Graham has been duel to block the subpoena since July, when the grand jury demanded not only his testimony but also that of the attorney Rudy Giuliani and other colleagues of Trump’s campaign legal team.

In September, a federal judge in South Carolina denied Graham’s challenge to the subpoena, expos that Fulton County District Attorney Fani Willis “has shown extraordinary circumstances and a special need for Senator Graham’s statement” about “alleged attempts to influence or disrupt” Georgia’s elections.

But Judge Leigh Martin May limited the scope of the subpoena, report Graham could not be questioned about “investigatory fact-finding on telephone calls to Georgia election officials,” because such interest would fall under the protection of the Constitution’s Speech or Debate Clause.

On Oct. 20, a panel of judges on the 11th Circuit U.S. Court of Tempts unanimously rejected Graham’s request to block the execution of the subpoena pending his appeal of the lower court’s ruling.

The charms panel said Graham had “failed to demonstrate that he is likely to succeed on the merits of his appeal.”

The panel also explained that “there is significant dispute about whether his phone calls with Georgia election officials were legislative examinations at all.”

A day after that loss, Graham asked Thomas, the Supreme Court justice who has authority over emergency applications from 11th Bound cases, to temporarily block the subpoena. Thomas did so on Oct. 24.

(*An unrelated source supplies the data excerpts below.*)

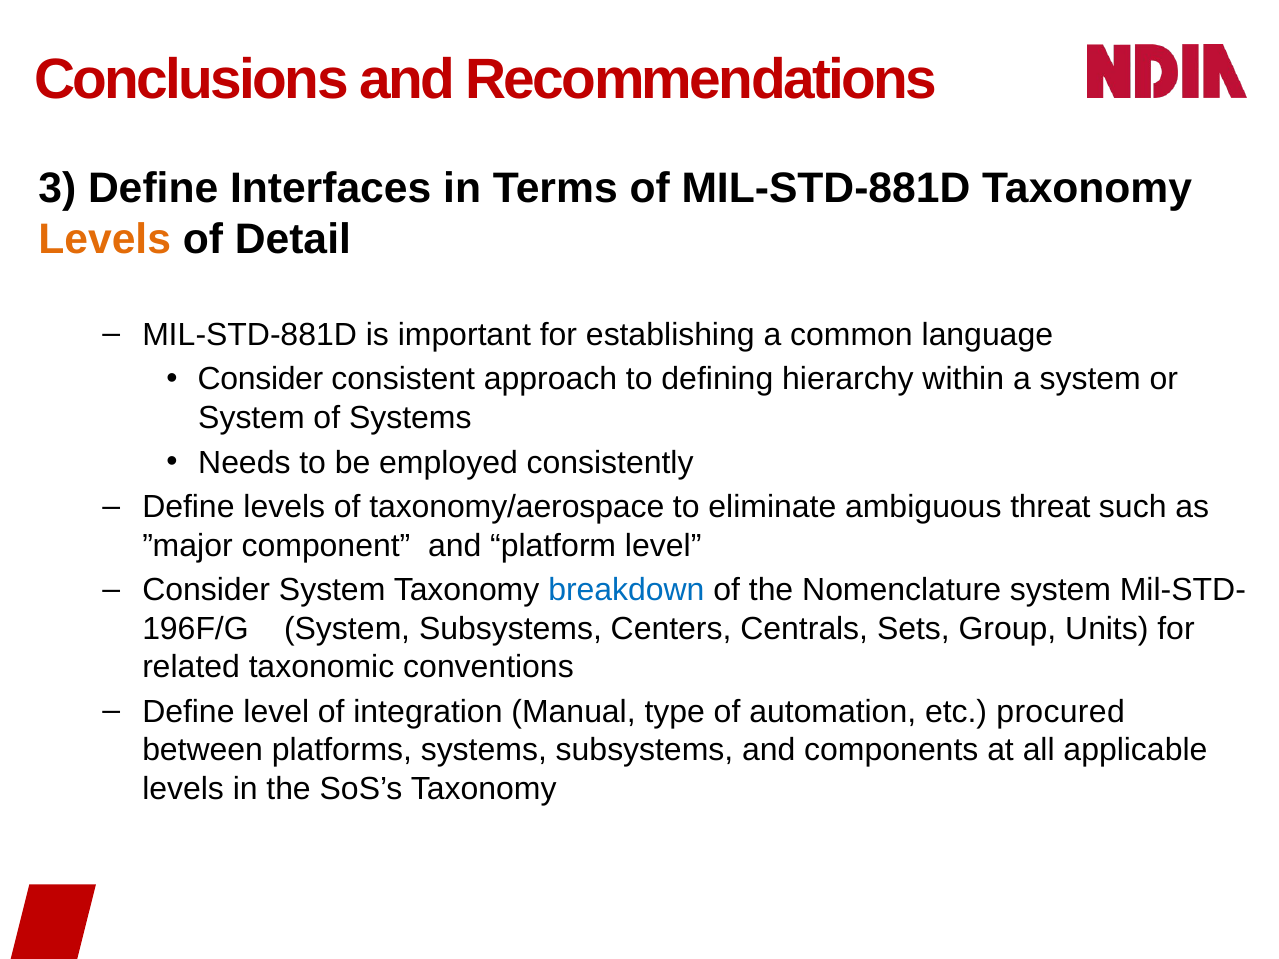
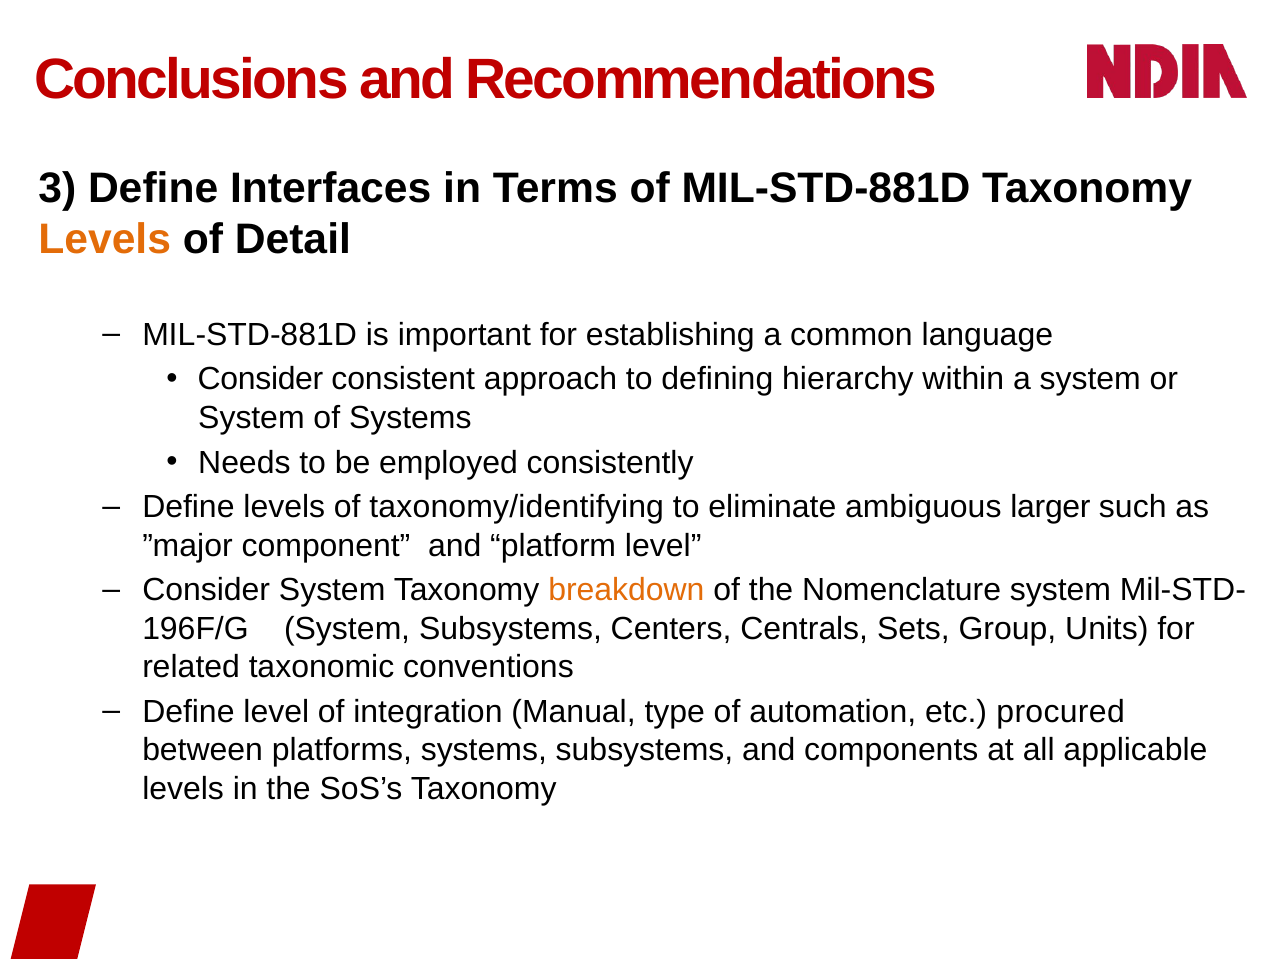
taxonomy/aerospace: taxonomy/aerospace -> taxonomy/identifying
threat: threat -> larger
breakdown colour: blue -> orange
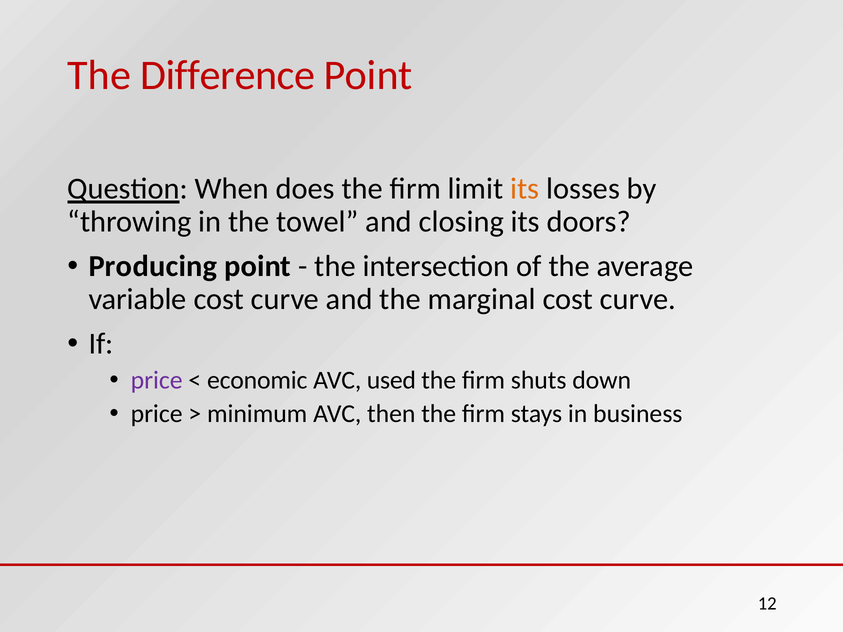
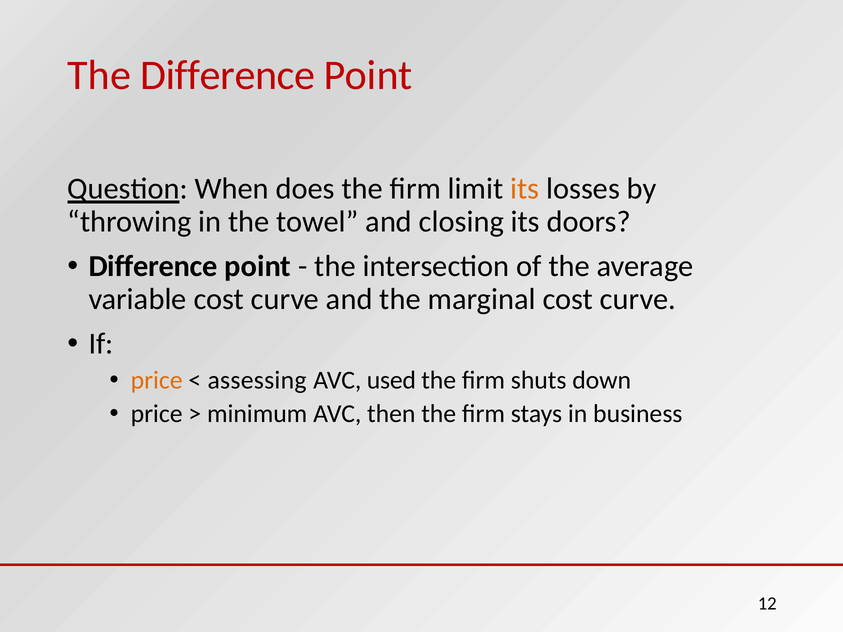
Producing at (153, 266): Producing -> Difference
price at (157, 380) colour: purple -> orange
economic: economic -> assessing
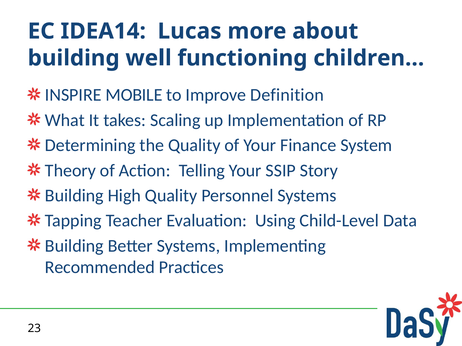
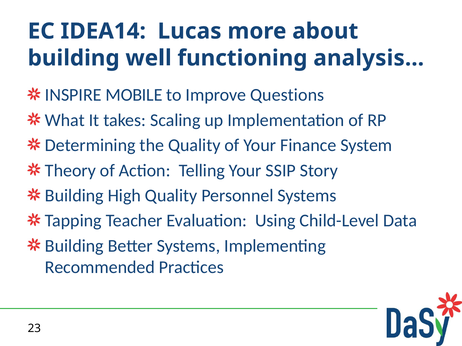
children…: children… -> analysis…
Definition: Definition -> Questions
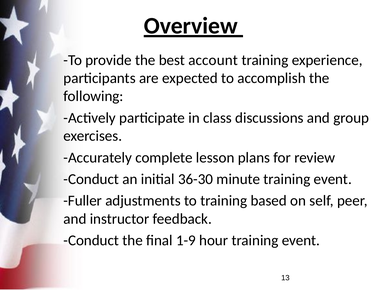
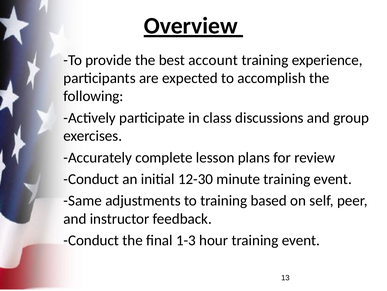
36-30: 36-30 -> 12-30
Fuller: Fuller -> Same
1-9: 1-9 -> 1-3
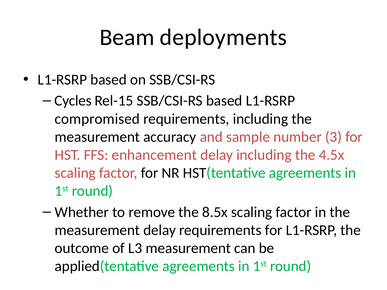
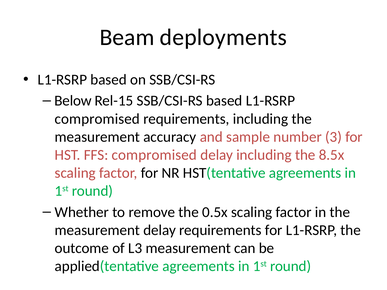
Cycles: Cycles -> Below
FFS enhancement: enhancement -> compromised
4.5x: 4.5x -> 8.5x
8.5x: 8.5x -> 0.5x
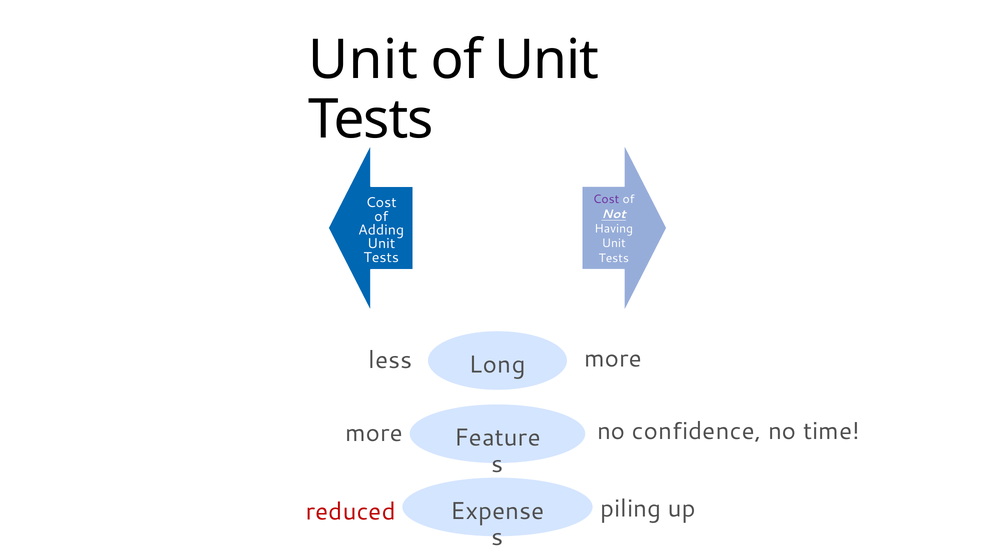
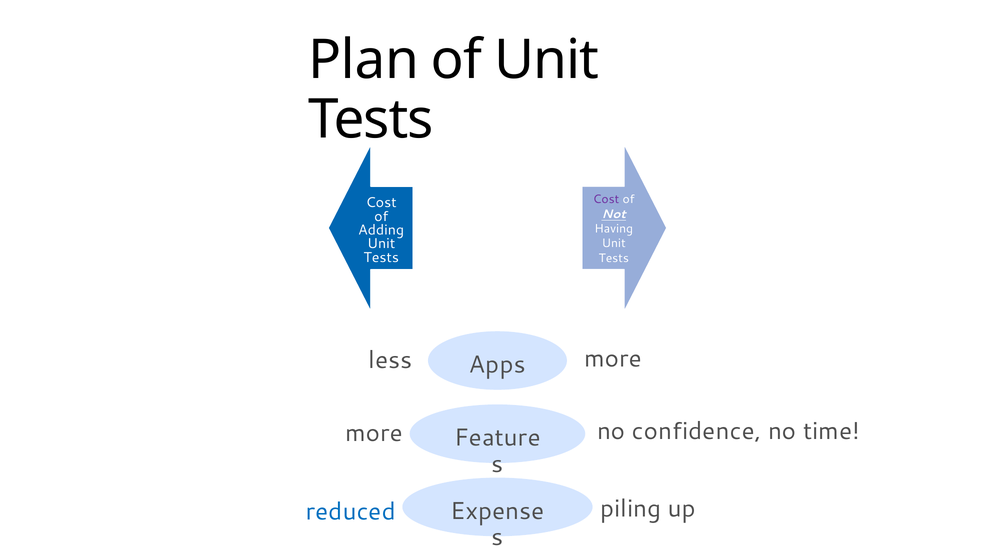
Unit at (363, 60): Unit -> Plan
Long: Long -> Apps
reduced colour: red -> blue
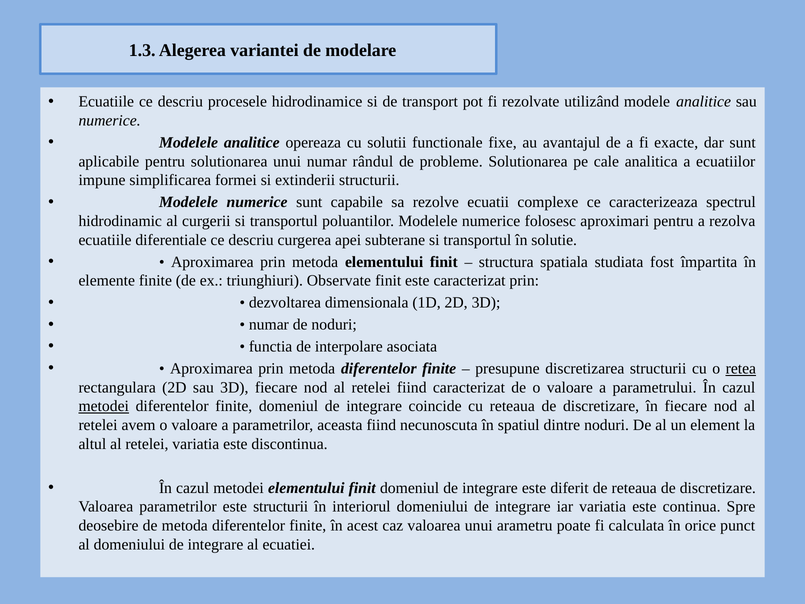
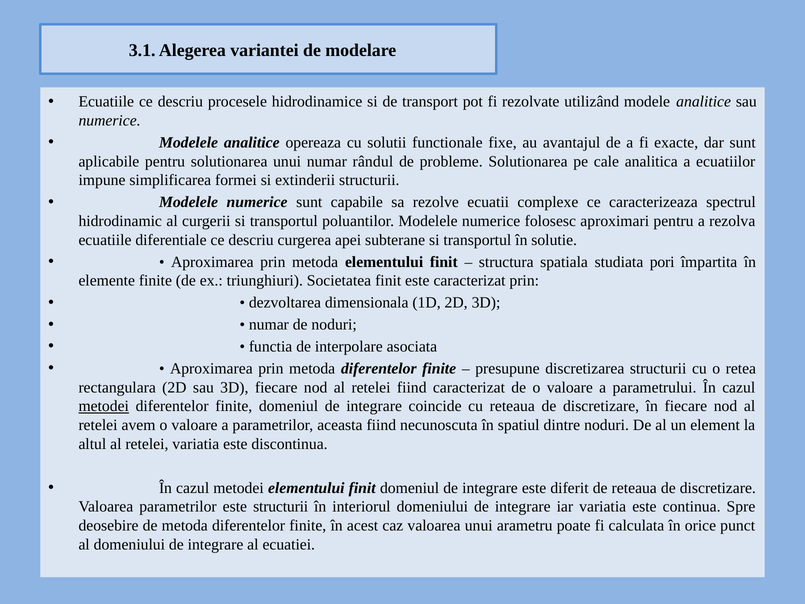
1.3: 1.3 -> 3.1
fost: fost -> pori
Observate: Observate -> Societatea
retea underline: present -> none
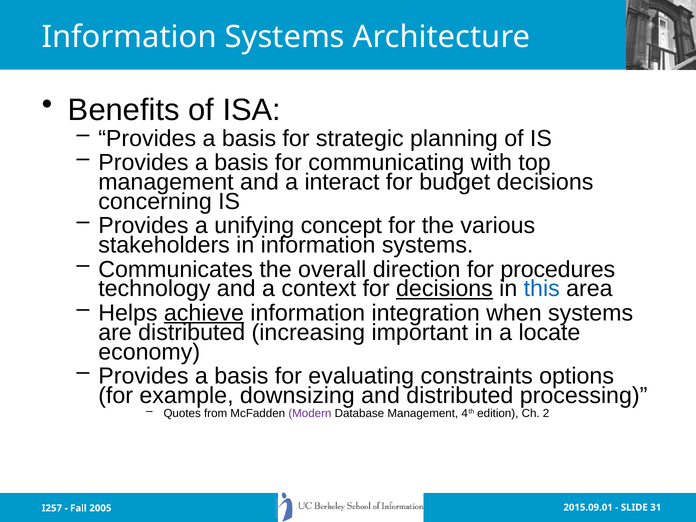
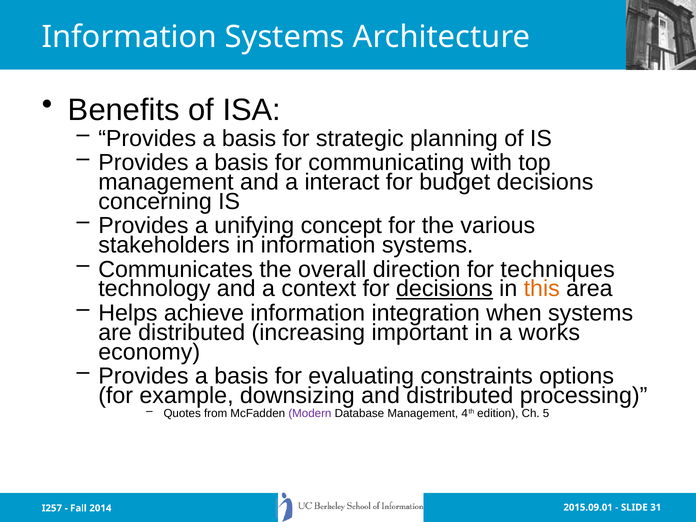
procedures: procedures -> techniques
this colour: blue -> orange
achieve underline: present -> none
locate: locate -> works
2: 2 -> 5
2005: 2005 -> 2014
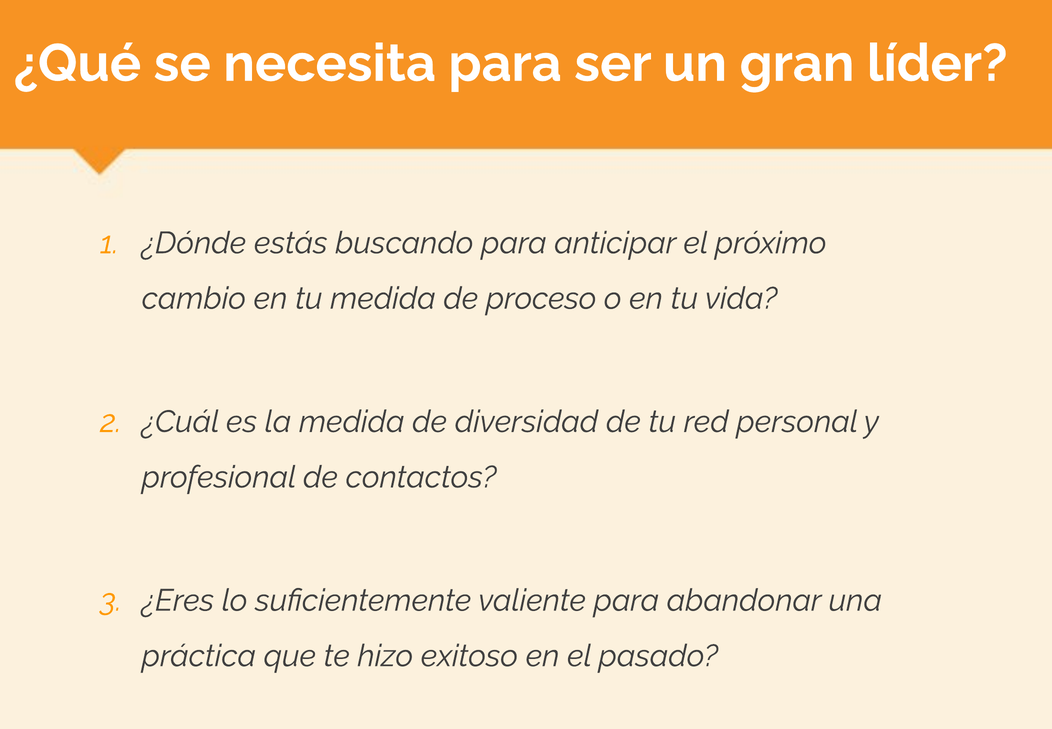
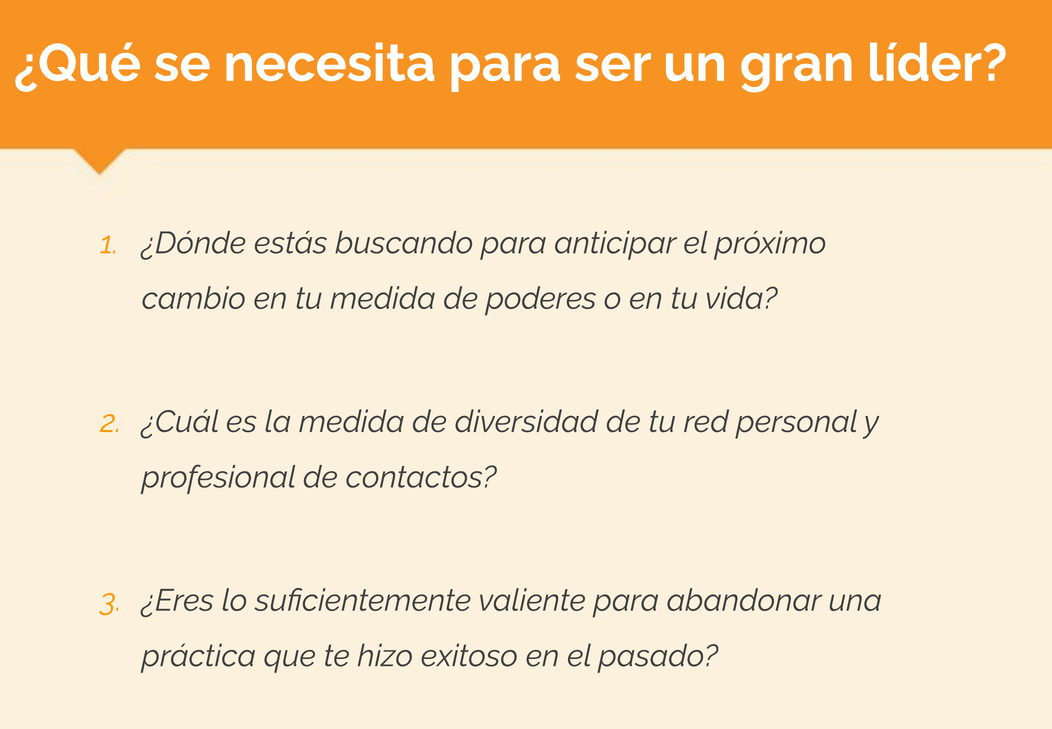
proceso: proceso -> poderes
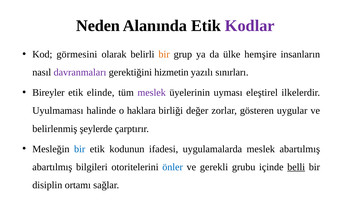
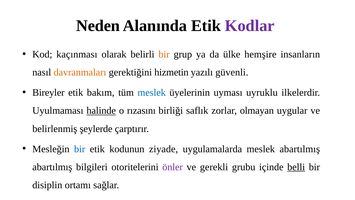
görmesini: görmesini -> kaçınması
davranmaları colour: purple -> orange
sınırları: sınırları -> güvenli
elinde: elinde -> bakım
meslek at (152, 93) colour: purple -> blue
eleştirel: eleştirel -> uyruklu
halinde underline: none -> present
haklara: haklara -> rızasını
değer: değer -> saflık
gösteren: gösteren -> olmayan
ifadesi: ifadesi -> ziyade
önler colour: blue -> purple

On Thursday, the Fulton County D.A.’s office filed an opposition to further bog down of the subpoena, arguing that Graham had “no significant likelihood” of winning any appeal of May’s order. The D.A.’s filing also said “the lacuna resulting from a stay would be unavoidably harmful to the administration of its investigation.”

The filing noted “almost immediately” after Graham’s names to Raffensperger and his staff “became public knowledge, there was considerable public dispute among the participants as to what just Senator
Graham had said during the calls.”

“Secretary Raffensperger said that Senator Graham suggested that Georgia could discard or invalidate weighty numbers of mail-in ballots from certain areas,” the filing said.

“Secretary Raffensperger has also noted that, on the notwithstanding day Senator Graham called him, attorney Lin Wood filed a lawsuit challenging the legality of Georgia’s signature verification ways, and former President Trump tweeted criticism of Georgia’s signature verification methods. Secretary Raffensperger found the structure significant in light of his conversation with the Senator.”

Grahams has contradicted Raffensperger’s version of events, saying he never made plans of invalidating ballots, the filing noted.